▸ **Input records**:

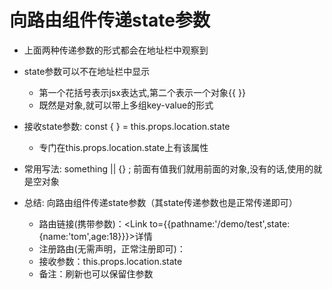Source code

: # 向路由组件传递state参数
- 上面两种传递参数的形式都会在地址栏中观察到
- state参数可以不在地址栏中显示
    - 第一个花括号表示jsx表达式,第二个表示一个对象{{  }}
    - 既然是对象,就可以带上多组key-value的形式
- 接收state参数: const {  } = this.props.location.state
    - 专门在this.props.location.state上有该属性
- 常用写法: something || {} ; 前面有值我们就用前面的对象,没有的话,使用的就是空对象

- 总结: 向路由组件传递state参数（其state传递参数也是正常传递即可）
    - 路由链接(携带参数)：<Link to={{pathname:'/demo/test',state:{name:'tom',age:18}}}>详情</Link>
	- 注册路由(无需声明，正常注册即可)：<Route path="/demo/test" component={Test}/>
	- 接收参数：this.props.location.state
	- 备注：刷新也可以保留住参数









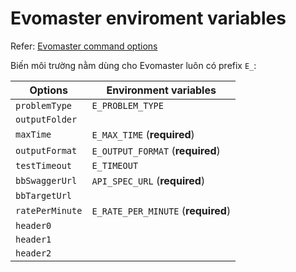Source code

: # Evomaster enviroment variables

Refer: [Evomaster command options](/docker-ers-single/docs/Evomaster.md)

Biến môi trường nằm dùng cho Evomaster luôn có prefix `E_`:

| Options         | Environment variables              |
| --------------- | ---------------------------------- |
| `problemType`   | `E_PROBLEM_TYPE`                   |
| `outputFolder`  |                                    |
| `maxTime`       | `E_MAX_TIME` (**required**)        |
| `outputFormat`  | `E_OUTPUT_FORMAT` (**required**)   |
| `testTimeout`   | `E_TIMEOUT`                        |
| `bbSwaggerUrl`  | `API_SPEC_URL` (**required**)      |
| `bbTargetUrl`   |                                    |
| `ratePerMinute` | `E_RATE_PER_MINUTE` (**required**) |
| `header0`       |                                    |
| `header1`       |                                    |
| `header2`       |                                    |
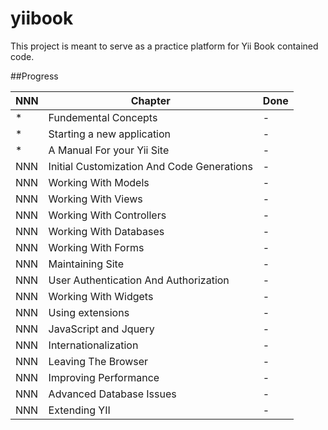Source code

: yiibook
=======

This project is meant to serve as a practice platform for Yii Book contained code.

##Progress

NNN | Chapter | Done
--- | ------- | ----
* | Fundemental Concepts | -
* | Starting a new application | -
* | A Manual For your Yii Site | -
NNN | Initial Customization And Code Generations | -
NNN | Working With Models | -
NNN | Working With Views | -
NNN | Working With Controllers | -
NNN | Working With Databases | -
NNN | Working With Forms | -
NNN | Maintaining Site | -
NNN | User Authentication And Authorization | -
NNN | Working With Widgets | -
NNN | Using extensions | -
NNN | JavaScript and Jquery | -
NNN | Internationalization | -
NNN | Leaving The Browser | -
NNN | Improving Performance | -
NNN | Advanced Database Issues | -
NNN | Extending YII | -
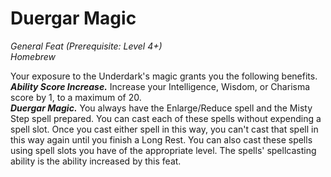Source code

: # Duergar Magic
*General Feat (Prerequisite: Level 4+)*  
*Homebrew*

Your exposure to the Underdark's magic grants you the following benefits.  
***Ability Score Increase.*** Increase your Intelligence, Wisdom, or Charisma score by 1, to a maximum of 20.  
***Duergar Magic.*** You always have the Enlarge/Reduce spell and the Misty Step spell prepared. You can cast each of these spells without expending a spell slot. Once you cast either spell in this way, you can't cast that spell in this way again until you finish a Long Rest. You can also cast these spells using spell slots you have of the appropriate level. The spells' spellcasting ability is the ability increased by this feat.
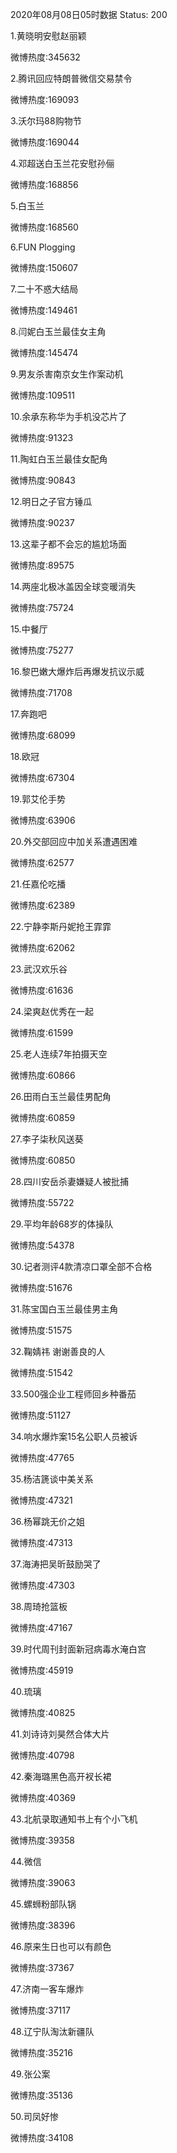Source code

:2020年08月08日05时数据
Status: 200

1.黄晓明安慰赵丽颖

微博热度:345632

2.腾讯回应特朗普微信交易禁令

微博热度:169093

3.沃尔玛88购物节

微博热度:169044

4.邓超送白玉兰花安慰孙俪

微博热度:168856

5.白玉兰

微博热度:168560

6.FUN Plogging

微博热度:150607

7.二十不惑大结局

微博热度:149461

8.闫妮白玉兰最佳女主角

微博热度:145474

9.男友杀害南京女生作案动机

微博热度:109511

10.余承东称华为手机没芯片了

微博热度:91323

11.陶虹白玉兰最佳女配角

微博热度:90843

12.明日之子官方锤瓜

微博热度:90237

13.这辈子都不会忘的尴尬场面

微博热度:89575

14.两座北极冰盖因全球变暖消失

微博热度:75724

15.中餐厅

微博热度:75277

16.黎巴嫩大爆炸后再爆发抗议示威

微博热度:71708

17.奔跑吧

微博热度:68099

18.欧冠

微博热度:67304

19.郭艾伦手势

微博热度:63906

20.外交部回应中加关系遭遇困难

微博热度:62577

21.任嘉伦吃播

微博热度:62389

22.宁静李斯丹妮抢王霏霏

微博热度:62062

23.武汉欢乐谷

微博热度:61636

24.梁爽赵优秀在一起

微博热度:61599

25.老人连续7年拍摄天空

微博热度:60866

26.田雨白玉兰最佳男配角

微博热度:60859

27.李子柒秋风送葵

微博热度:60850

28.四川安岳杀妻嫌疑人被批捕

微博热度:55722

29.平均年龄68岁的体操队

微博热度:54378

30.记者测评4款清凉口罩全部不合格

微博热度:51676

31.陈宝国白玉兰最佳男主角

微博热度:51575

32.鞠婧祎 谢谢善良的人

微博热度:51542

33.500强企业工程师回乡种番茄

微博热度:51127

34.响水爆炸案15名公职人员被诉

微博热度:47765

35.杨洁篪谈中美关系

微博热度:47321

36.杨幂跳无价之姐

微博热度:47313

37.海涛把吴昕鼓励哭了

微博热度:47303

38.周琦抢篮板

微博热度:47167

39.时代周刊封面新冠病毒水淹白宫

微博热度:45919

40.琉璃

微博热度:40825

41.刘诗诗刘昊然合体大片

微博热度:40798

42.秦海璐黑色高开衩长裙

微博热度:40369

43.北航录取通知书上有个小飞机

微博热度:39358

44.微信

微博热度:39063

45.螺蛳粉部队锅

微博热度:38396

46.原来生日也可以有颜色

微博热度:37367

47.济南一客车爆炸

微博热度:37117

48.辽宁队淘汰新疆队

微博热度:35216

49.张公案

微博热度:35136

50.司凤好惨

微博热度:34108

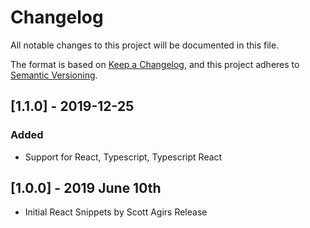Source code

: # Changelog

All notable changes to this project will be documented in this file.

The format is based on [Keep a Changelog](https://keepachangelog.com/en/1.0.0/),
and this project adheres to [Semantic Versioning](https://semver.org/spec/v2.0.0.html).

## [1.1.0] - 2019-12-25

### Added
- Support for React, Typescript, Typescript React

## [1.0.0] - 2019 June 10th

- Initial React Snippets by Scott Agirs Release
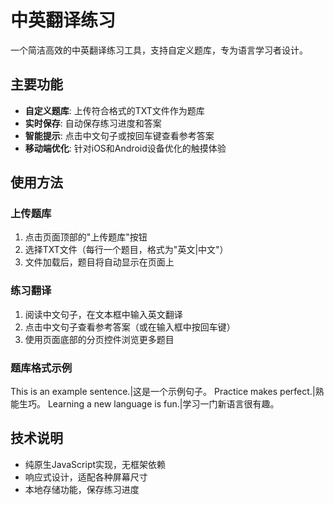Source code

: # 中英翻译练习

一个简洁高效的中英翻译练习工具，支持自定义题库，专为语言学习者设计。

## 主要功能

- **自定义题库**: 上传符合格式的TXT文件作为题库
- **实时保存**: 自动保存练习进度和答案
- **智能提示**: 点击中文句子或按回车键查看参考答案
- **移动端优化**: 针对iOS和Android设备优化的触摸体验

## 使用方法

### 上传题库

1. 点击页面顶部的"上传题库"按钮
2. 选择TXT文件（每行一个题目，格式为"英文|中文"）
3. 文件加载后，题目将自动显示在页面上

### 练习翻译

1. 阅读中文句子，在文本框中输入英文翻译
2. 点击中文句子查看参考答案（或在输入框中按回车键）
3. 使用页面底部的分页控件浏览更多题目

### 题库格式示例 

This is an example sentence.|这是一个示例句子。
Practice makes perfect.|熟能生巧。
Learning a new language is fun.|学习一门新语言很有趣。

## 技术说明

- 纯原生JavaScript实现，无框架依赖
- 响应式设计，适配各种屏幕尺寸
- 本地存储功能，保存练习进度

▸ **Brief**: Transcribe every line of the data exactly. No pictures go in the copy.

▸ **Task result**:
Source code

: # 向路由组件传递state参数
- 上面两种传递参数的形式都会在地址栏中观察到
- state参数可以不在地址栏中显示
    - 第一个花括号表示jsx表达式,第二个表示一个对象{{  }}
    - 既然是对象,就可以带上多组key-value的形式
- 接收state参数: const {  } = this.props.location.state
    - 专门在this.props.location.state上有该属性
- 常用写法: something || {} ; 前面有值我们就用前面的对象,没有的话,使用的就是空对象

- 总结: 向路由组件传递state参数（其state传递参数也是正常传递即可）
    - 路由链接(携带参数)：<Link to={{pathname:'/demo/test',state:{name:'tom',age:18}}}>详情</Link>
	- 注册路由(无需声明，正常注册即可)：<Route path="/demo/test" component={Test}/>
	- 接收参数：this.props.location.state
	- 备注：刷新也可以保留住参数









Source code

: # Evomaster enviroment variables

Refer: [Evomaster command options](/docker-ers-single/docs/Evomaster.md)

Biến môi trường nằm dùng cho Evomaster luôn có prefix `E_`:

| Options         | Environment variables              |
| --------------- | ---------------------------------- |
| `problemType`   | `E_PROBLEM_TYPE`                   |
| `outputFolder`  |                                    |
| `maxTime`       | `E_MAX_TIME` (**required**)        |
| `outputFormat`  | `E_OUTPUT_FORMAT` (**required**)   |
| `testTimeout`   | `E_TIMEOUT`                        |
| `bbSwaggerUrl`  | `API_SPEC_URL` (**required**)      |
| `bbTargetUrl`   |                                    |
| `ratePerMinute` | `E_RATE_PER_MINUTE` (**required**) |
| `header0`       |                                    |
| `header1`       |                                    |
| `header2`       |                                    |
Source code

: yiibook
=======

This project is meant to serve as a practice platform for Yii Book contained code.

##Progress

NNN | Chapter | Done
--- | ------- | ----
* | Fundemental Concepts | -
* | Starting a new application | -
* | A Manual For your Yii Site | -
NNN | Initial Customization And Code Generations | -
NNN | Working With Models | -
NNN | Working With Views | -
NNN | Working With Controllers | -
NNN | Working With Databases | -
NNN | Working With Forms | -
NNN | Maintaining Site | -
NNN | User Authentication And Authorization | -
NNN | Working With Widgets | -
NNN | Using extensions | -
NNN | JavaScript and Jquery | -
NNN | Internationalization | -
NNN | Leaving The Browser | -
NNN | Improving Performance | -
NNN | Advanced Database Issues | -
NNN | Extending YII | -
Source code

: # Duergar Magic
*General Feat (Prerequisite: Level 4+)*  
*Homebrew*

Your exposure to the Underdark's magic grants you the following benefits.  
***Ability Score Increase.*** Increase your Intelligence, Wisdom, or Charisma score by 1, to a maximum of 20.  
***Duergar Magic.*** You always have the Enlarge/Reduce spell and the Misty Step spell prepared. You can cast each of these spells without expending a spell slot. Once you cast either spell in this way, you can't cast that spell in this way again until you finish a Long Rest. You can also cast these spells using spell slots you have of the appropriate level. The spells' spellcasting ability is the ability increased by this feat.
Source code

:2020年08月08日05时数据
Status: 200

1.黄晓明安慰赵丽颖

微博热度:345632

2.腾讯回应特朗普微信交易禁令

微博热度:169093

3.沃尔玛88购物节

微博热度:169044

4.邓超送白玉兰花安慰孙俪

微博热度:168856

5.白玉兰

微博热度:168560

6.FUN Plogging

微博热度:150607

7.二十不惑大结局

微博热度:149461

8.闫妮白玉兰最佳女主角

微博热度:145474

9.男友杀害南京女生作案动机

微博热度:109511

10.余承东称华为手机没芯片了

微博热度:91323

11.陶虹白玉兰最佳女配角

微博热度:90843

12.明日之子官方锤瓜

微博热度:90237

13.这辈子都不会忘的尴尬场面

微博热度:89575

14.两座北极冰盖因全球变暖消失

微博热度:75724

15.中餐厅

微博热度:75277

16.黎巴嫩大爆炸后再爆发抗议示威

微博热度:71708

17.奔跑吧

微博热度:68099

18.欧冠

微博热度:67304

19.郭艾伦手势

微博热度:63906

20.外交部回应中加关系遭遇困难

微博热度:62577

21.任嘉伦吃播

微博热度:62389

22.宁静李斯丹妮抢王霏霏

微博热度:62062

23.武汉欢乐谷

微博热度:61636

24.梁爽赵优秀在一起

微博热度:61599

25.老人连续7年拍摄天空

微博热度:60866

26.田雨白玉兰最佳男配角

微博热度:60859

27.李子柒秋风送葵

微博热度:60850

28.四川安岳杀妻嫌疑人被批捕

微博热度:55722

29.平均年龄68岁的体操队

微博热度:54378

30.记者测评4款清凉口罩全部不合格

微博热度:51676

31.陈宝国白玉兰最佳男主角

微博热度:51575

32.鞠婧祎 谢谢善良的人

微博热度:51542

33.500强企业工程师回乡种番茄

微博热度:51127

34.响水爆炸案15名公职人员被诉

微博热度:47765

35.杨洁篪谈中美关系

微博热度:47321

36.杨幂跳无价之姐

微博热度:47313

37.海涛把吴昕鼓励哭了

微博热度:47303

38.周琦抢篮板

微博热度:47167

39.时代周刊封面新冠病毒水淹白宫

微博热度:45919

40.琉璃

微博热度:40825

41.刘诗诗刘昊然合体大片

微博热度:40798

42.秦海璐黑色高开衩长裙

微博热度:40369

43.北航录取通知书上有个小飞机

微博热度:39358

44.微信

微博热度:39063

45.螺蛳粉部队锅

微博热度:38396

46.原来生日也可以有颜色

微博热度:37367

47.济南一客车爆炸

微博热度:37117

48.辽宁队淘汰新疆队

微博热度:35216

49.张公案

微博热度:35136

50.司凤好惨

微博热度:34108

Source code

: # Changelog

All notable changes to this project will be documented in this file.

The format is based on [Keep a Changelog](https://keepachangelog.com/en/1.0.0/),
and this project adheres to [Semantic Versioning](https://semver.org/spec/v2.0.0.html).

## [1.1.0] - 2019-12-25

### Added
- Support for React, Typescript, Typescript React

## [1.0.0] - 2019 June 10th

- Initial React Snippets by Scott Agirs Release
Source code

: # 中英翻译练习

一个简洁高效的中英翻译练习工具，支持自定义题库，专为语言学习者设计。

## 主要功能

- **自定义题库**: 上传符合格式的TXT文件作为题库
- **实时保存**: 自动保存练习进度和答案
- **智能提示**: 点击中文句子或按回车键查看参考答案
- **移动端优化**: 针对iOS和Android设备优化的触摸体验

## 使用方法

### 上传题库

1. 点击页面顶部的"上传题库"按钮
2. 选择TXT文件（每行一个题目，格式为"英文|中文"）
3. 文件加载后，题目将自动显示在页面上

### 练习翻译

1. 阅读中文句子，在文本框中输入英文翻译
2. 点击中文句子查看参考答案（或在输入框中按回车键）
3. 使用页面底部的分页控件浏览更多题目

### 题库格式示例 

This is an example sentence.|这是一个示例句子。
Practice makes perfect.|熟能生巧。
Learning a new language is fun.|学习一门新语言很有趣。

## 技术说明

- 纯原生JavaScript实现，无框架依赖
- 响应式设计，适配各种屏幕尺寸
- 本地存储功能，保存练习进度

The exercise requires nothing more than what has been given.